Launched in Fall 2019, the Mason: Health Starts Here study is well underway and continues to collect data on the habits and health of student participants at George Mason University. Principal investigators, Drs. Larry Cheskin and Alison Cuellar recently published the protocol of the study in BMC Public Health. They noted that the university’s highly diverse student population makes it an ideal setting for the 5-year cohort study. So far, Mason: Health Starts Here has collected data from two cohorts—freshman from Fall 2019 and Fall 2020. The study will help researchers understand how habits developed in young adulthood affect health outcomes over time. Students are historically an under-studied population.

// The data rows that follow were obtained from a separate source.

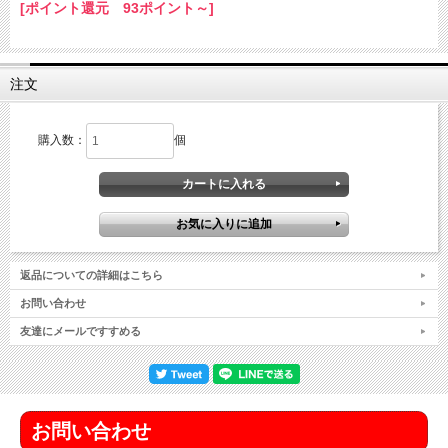
[ポイント還元 93ポイント～]
注文
購入数：
個
返品についての詳細はこちら
お問い合わせ
友達にメールですすめる
お問い合わせ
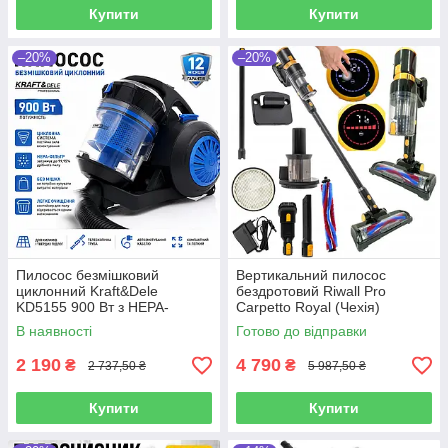
Купити
Купити
–20%
–20%
Пилосос безмішковий
Вертикальний пилосос
циклонний Kraft&Dele
бездротовий Riwall Pro
KD5155 900 Вт з HEPA-
Carpetto Royal (Чехія)
фільтром для дому та
В наявності
Готово до відправки
квартири
2 190
4 790
₴
₴
2 737,50 ₴
5 987,50 ₴
Купити
Купити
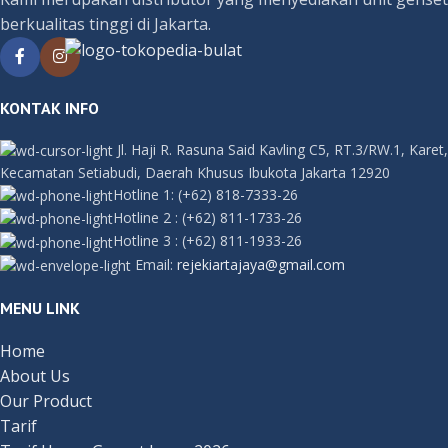
berkualitas tinggi di Jakarta.
KONTAK INFO
Jl. Haji R. Rasuna Said Kavling C5, RT.3/RW.1, Karet,
Kecamatan Setiabudi, Daerah Khusus Ibukota Jakarta 12920
Hotline 1:
(+62) 818-7333-26
Hotline 2
:
(+62) 811-1733-26
Hotline 3
:
(+62) 811-1933-26
Email:
rejekiartajaya@gmail.com
MENU LINK
Home
About Us
Our Product
Tarif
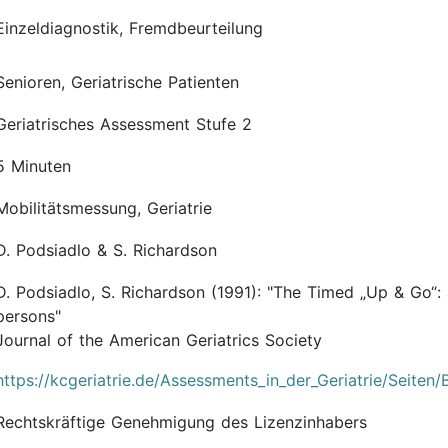
Einzeldiagnostik, Fremdbeurteilung
Senioren, Geriatrische Patienten
Geriatrisches Assessment Stufe 2
5 Minuten
Mobilitätsmessung, Geriatrie
D. Podsiadlo & S. Richardson
D. Podsiadlo, S. Richardson
(1991):
"The Timed „Up & Go“: a 
persons"
Journal of the American Geriatrics Society
https://kcgeriatrie.de/Assessments_in_der_Geriatrie/Seiten/
Rechtskräftige Genehmigung des Lizenzinhabers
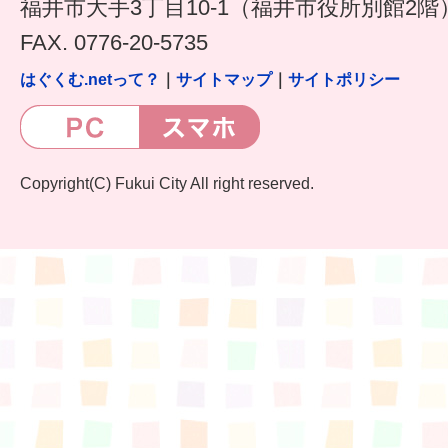
はぐくむ.net相談コーナー
福井市大手3丁目10-1（福井市役所別館2階
FAX. 0776-20-5735
みんなの知恵袋
はぐくむ.netって？
｜
サイトマップ
｜
サイトポリシー
子育て情報誌「ほっと」
食育
Copyright(C) Fukui City All right reserved.
福井市図書館オススメの本
お出かけ情報
病気・けが 基本情報
パパもママも子育て
ワンポイント英会話
ソーシャルメディア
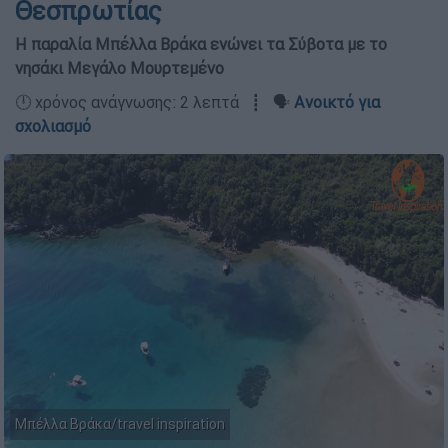
Θεσπρωτίας
Η παραλία Μπέλλα Βράκα ενώνει τα Σύβοτα με το
νησάκι Μεγάλο Μουρτεμένο
🕛 χρόνος ανάγνωσης: 2 λεπτά ┋ 🗣️
Ανοικτό για
σχολιασμό
Μπέλλα Βράκα/travel inspiration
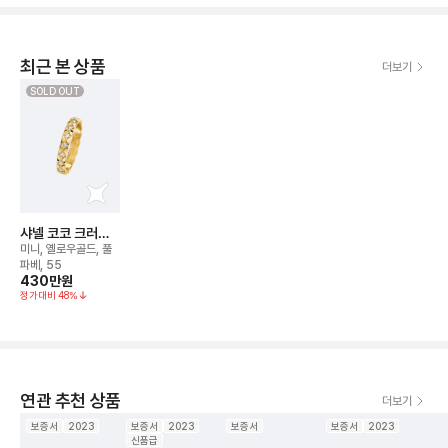
최근 본 상품
더보기
SOLD OUT
샤넬 코코 크러쉬
링
미니, 옐로우골드, 풀
파베, 55
430만
원
정가대비
48
%
연관 추천 상품
더보기
보증서
2023
보증서
2023
보증서
보증서
2023
신품급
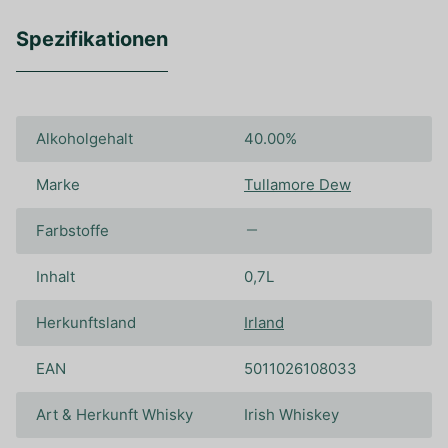
Spezifikationen
Alkoholgehalt
40.00%
Marke
Tullamore Dew
Farbstoffe
Inhalt
0,7L
Herkunftsland
Irland
EAN
5011026108033
Art & Herkunft Whisky
Irish Whiskey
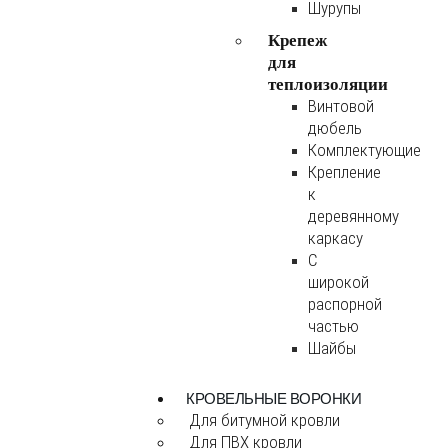
Шурупы
Крепеж
для
теплоизоляции
Винтовой
дюбель
Комплектующие
Крепление
к
деревянному
каркасу
С
широкой
распорной
частью
Шайбы
КРОВЕЛЬНЫЕ ВОРОНКИ
Для битумной кровли
Для ПВХ кровли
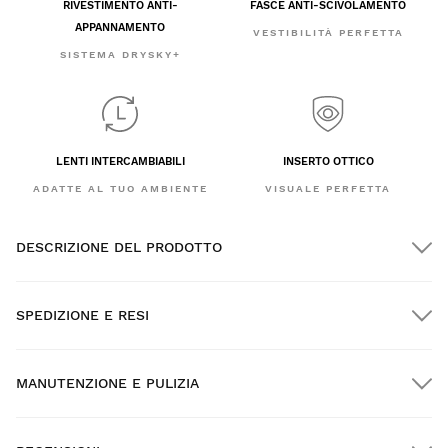
RIVESTIMENTO ANTI-
FASCE ANTI-SCIVOLAMENTO
APPANNAMENTO
VESTIBILITÀ PERFETTA
SISTEMA DRYSKY+
LENTI INTERCAMBIABILI
INSERTO OTTICO
ADATTE AL TUO AMBIENTE
VISUALE PERFETTA
DESCRIZIONE DEL PRODOTTO
SPEDIZIONE E RESI
MANUTENZIONE E PULIZIA
Spedizione GRATUITA per gli ordini superiori a $300.00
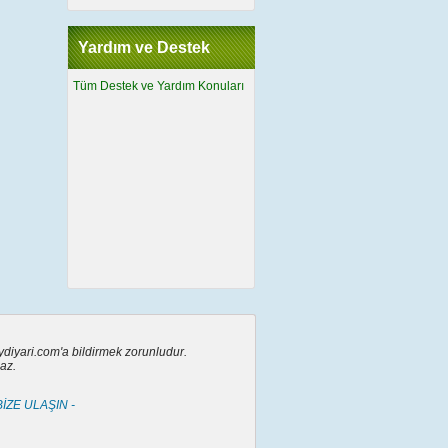
Yardım ve Destek
Tüm Destek ve Yardım Konuları
eydiyari.com'a bildirmek zorunludur.
az.
BİZE ULAŞIN -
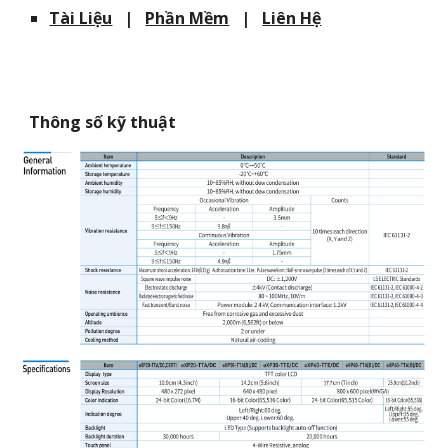
Tài Liệu
|
Phần Mềm
|
Liên Hệ
Thông số kỹ thuật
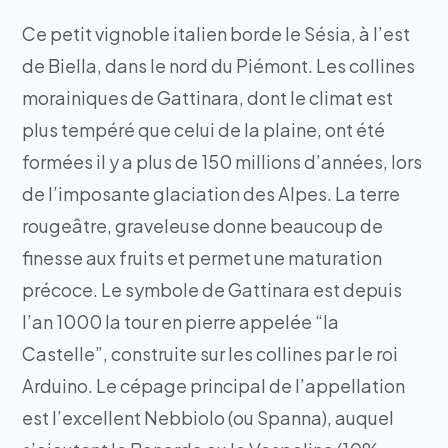
Ce petit vignoble italien borde le Sésia, à l’est
de Biella, dans le nord du Piémont. Les collines
morainiques de Gattinara, dont le climat est
plus tempéré que celui de la plaine, ont été
formées il y a plus de 150 millions d’années, lors
de l’imposante glaciation des Alpes. La terre
rougeâtre, graveleuse donne beaucoup de
finesse aux fruits et permet une maturation
précoce. Le symbole de Gattinara est depuis
l’an 1000 la tour en pierre appelée “la
Castelle”, construite sur les collines par le roi
Arduino. Le cépage principal de l’appellation
est l’excellent Nebbiolo (ou Spanna), auquel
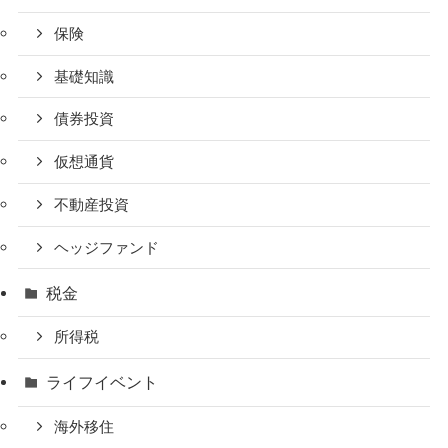
保険
基礎知識
債券投資
仮想通貨
不動産投資
ヘッジファンド
税金
所得税
ライフイベント
海外移住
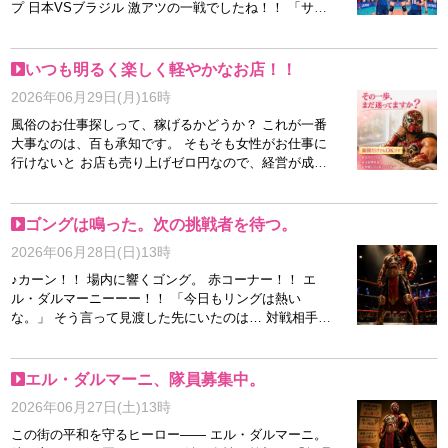
プ 日本VSブラジル 激アツの一戦でしたね！！ 「サッ
カー見るんですか？」って キャストさんに聞かれて
「いやあー寝ちゃうかな」といってたのですが なんで
しょうか、自然と13時ごろに目が覚めて ついついテレ
いつも明るく楽しく軽やかなお店！！
ビつけてみちゃいました。 うーーん、これが世界の超
2026年06月29日(月)16時
一流の壁。 数十年程度では越えられない分厚い壁なん
でしょう。 サッカー王国ブラジル。 でも、サッカー素
風俗のお仕事探しって、稼げるかどうか？ これが一番
人ですが、けっこう苦しめたように 思えるんですけど
大事なのは、百も承知です。 そもそも女性がお仕事に
ね。 「ジャパン手ごわい。嫌な相手。」 そんな印象を
行けないと お店も売り上げゼロ円なので、経営が成り
植え付けたんじゃないかと。 なにかが少しでも違う方
立ちません💦 お客様からお金をいただいて、そこから
向に動いていたら もしかして日本は勝てたのか？ いや
女性の給料、 お店の経費が出ていくので、まずはお仕
いや、そもそも力の差が歴然だったのか。 わかりませ
事にいってもらう！ これ、最優先事項です。 だから他
ゴングは鳴った。次の挑戦者を待つ。
んが、深夜に熱いとてもいい試合を みることができて
でよく聞く 「嫌われているからお仕事つけてもらえな
2026年06月28日(日)13時
幸せでした(^^♪ 「勝負」という観点からちょっと思った
い」 「わたしは干されている」 ありえないですよね。
のは 侍ジャパンは、「まだ見たことのない景色を見に
だって、せっかく商品の仕入れをしても 店頭に出さな
♪カーン！！ 場内に響くゴング。 赤コーナー！！ エ
いこう」 「勝ち負けだけじゃなくて、サッカーを通し
いってことでしょ？ 商売やるものとしてありませんよ
ル・ダルマーニーーー！！ 「今日もリングは熱い
て 皆さまになにか貢献できれば・・・。」 これが、日
(;'∀') さてさて、そんな部活のいじめみたいなことは 一
な。」 そう言って見渡した先にいたのは… 対戦相手で
本側の思いなんでしょうか。 対してブラジルは 「勝利
切ない西川口店でございます。 「稼げる」以外の待遇
はない。 新しい仲間だ。 人生はリングと同じ。 最初か
こそが正義」 そういっているような気がします。 これ
って、あまり考えないですか？ スタッフの対応が親身
ら強い人なんていない。 デビュー戦は誰だって緊張す
が根本的な違いなのかなって。 残念ながら世の中は
になってくれているか？ いつも元気よく愛想よく女性
る。 だからエル・ダルマーニは言う。 「一人で戦う必
エル・ダルマーニ、隊員募集中。
「勝利こそ正義」ですね。 あともうひとつ。 「圧倒的
のやる気をそぐわない対応か？ 具合悪そうにしてせき
要はねぇ。」 セコンドには頼れるスタッフ。 自分のペ
な総合力のうえに、圧倒的なエースがいる。」 「その
2026年06月27日(土)13時
込んでいるスタッフはいないか？ 風邪なの？自分大変
ースで組めるスケジュール。 困った時はすぐにタオル
エースがチームを引っ張る。」 そういう存在がいる組
かもしれないけど、それ、みんなに感染したらって 考
を投げ込む仲間。 それがこのリングのルールだ。 経験
この街の平和を守るヒーロー―― エル・ダルマーニ。
織は強いなって思いました。 そういえば、サッカーの
えたことない？？それが自分勝手っていうんじゃな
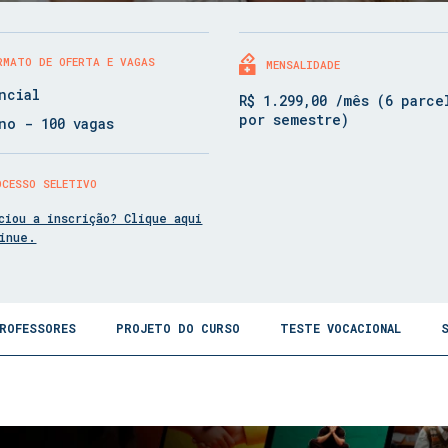
RMATO DE OFERTA E VAGAS
MENSALIDADE
ncial
R$ 1.299,00 /mês (6 parce
por semestre)
no - 100 vagas
OCESSO SELETIVO
ciou a inscrição? Clique aqui
tinue.
ROFESSORES
PROJETO DO CURSO
TESTE VOCACIONAL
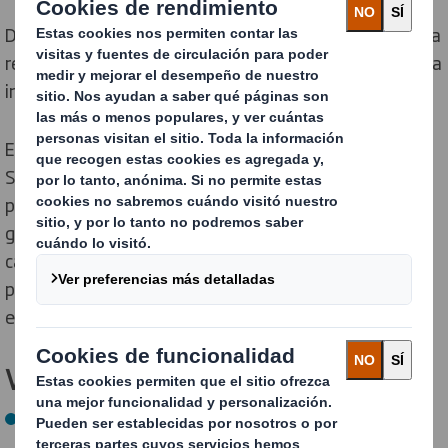
Del 11 al 13 de febrero estaremos en Enomaq, una feria
referente a nivel internacional y un espacio clave para la
innovación y sostenibilidad en el sector vitivinícola.
En nuestro stand, situado en el pabellón 8, Calle A-B,
Stand 9-12, podrás descubrir nuestras soluciones de
packaging para botellas y bricks, diseñadas para
garantizar la máxima seguridad en cada etapa de la
cadena de suministro, ya sea para exhibición en el
punto de venta, para envíos a domicilio e, incluso, para
exportaciones.
Venta agrupada de bricks
DS Smith Light Wrap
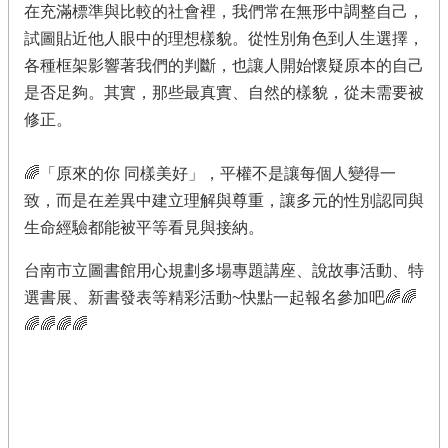
在充滿標準與比較的社會裡，我們常在無形中調整自己，
試圖貼近他人眼中的理想樣貌。從性別角色到人生選擇，
各種框架影響著我們的判斷，也讓人開始懷疑原本的自己
是否足夠。其實，那些最真實、自然的樣貌，從未需要被
修正。
🌈「原來的你 同樣美好」，平權不是讓每個人變得一
致，而是在差異中建立理解與尊重，讓多元的性別認同與
生命經驗都能被平等看見與接納。
台南市立圖書館用心規劃多場專題講座、說故事活動、特
選書展、新書發表等精彩活動~快點一起報名參加吧🌈🌈
🌈🌈🌈🌈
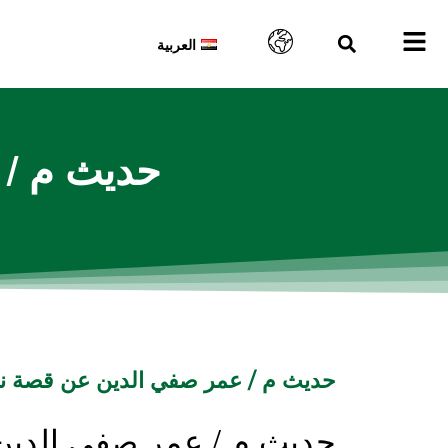
العربية
حديث م / 
حديث م / عمر صفي الدين عن قصة نج
حديث م / عمر صفي الدين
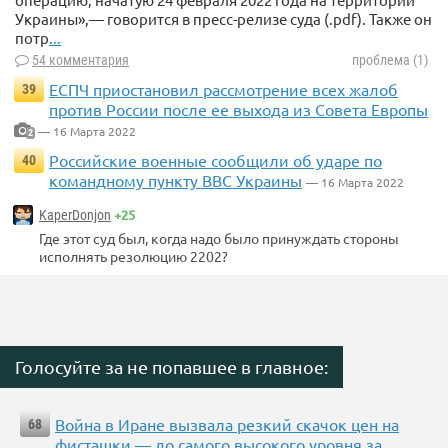
Украины»,— говорится в пресс-релизе суда (.pdf). Также он
потр
...
54 комментария
проблема (1)
ЕСПЧ приостановил рассмотрение всех жалоб
39
против России после ее выхода из Совета Европы
— 16 Марта 2022
2
Российские военные сообщили об ударе по
40
командному пункту ВВС Украины
— 16 Марта 2022
+25
KaperDonjon
Где этот суд был, когда надо было принуждать стороны
исполнять резолюцию 2202?
Голосуйте за не попавшее в главное:
Война в Иране вызвала резкий скачок цен на
68
фисташки — до самого высокого уровня за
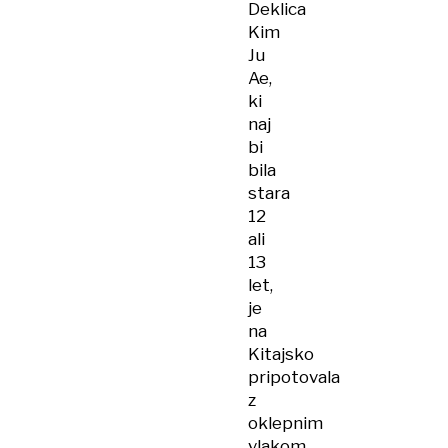
Deklica
Kim
Ju
Ae,
ki
naj
bi
bila
stara
12
ali
13
let,
je
na
Kitajsko
pripotovala
z
oklepnim
vlakom,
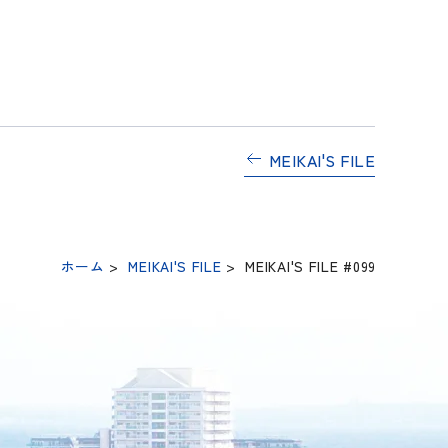
MEIKAI'S FILE
ホーム
>
MEIKAI'S FILE
>
MEIKAI'S FILE #099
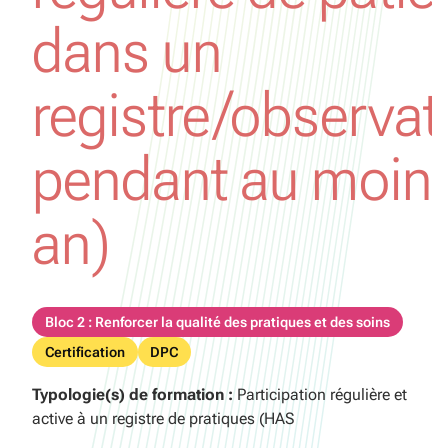
dans un
registre/observat
pendant au moin
an)
Bloc 2 : Renforcer la qualité des pratiques et des soins
Certification
DPC
Typologie(s) de formation :
Participation régulière et
active à un registre de pratiques (HAS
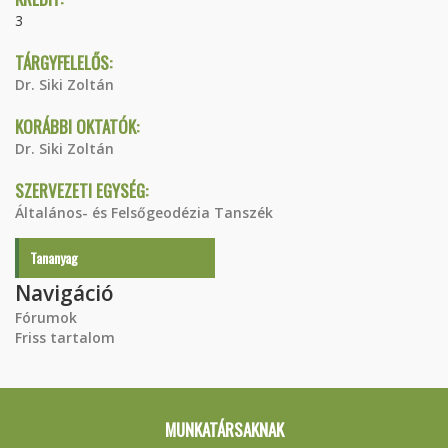
3
TÁRGYFELELŐS:
Dr. Siki Zoltán
KORÁBBI OKTATÓK:
Dr. Siki Zoltán
SZERVEZETI EGYSÉG:
Általános- és Felsőgeodézia Tanszék
Tananyag
Navigáció
Fórumok
Friss tartalom
MUNKATÁRSAKNAK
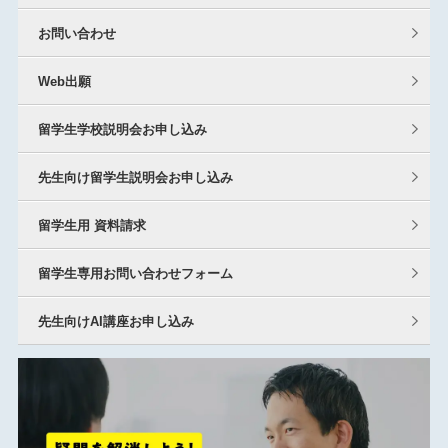
お問い合わせ
Web出願
留学生学校説明会お申し込み
先生向け留学生説明会お申し込み
留学生用 資料請求
留学生専用お問い合わせフォーム
先生向けAI講座お申し込み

“Almost all other studies look at older folks, or at already-sick people to understand risks for health and disease,” says Cheskin, professor and chair of the Department of Nutrition and Food Studies. “We are looking at young adults proactively, before health starts to decline.”
The study will look at at dietary patterns among the students and will compare them to national averages for young adults. The study will also look at racial and ethnic parameters as Mason is a minority-majority campus.
Mason: Health Starts Here will continue to collect data on participants and recruit freshman students between the ages of 18-24 years old. Researchers maintain check-ins with participants every semester for the next 4 years through online surveys and in-person clinic visits.
“The data we’ve gathered will allow researchers, but also the participants themselves, to learn more about the connections between health, mental health, and academic success,” says Cuellar, professor of Health Administration and Policy. “Our long-term goal for this study is to support the development of effective, low-cost interventions that will encourage young adults to be healthy and succeed in college.”
The study team includes Rana Ziaul, postdoctoral fellow and Alyssa Wilson, research assistant.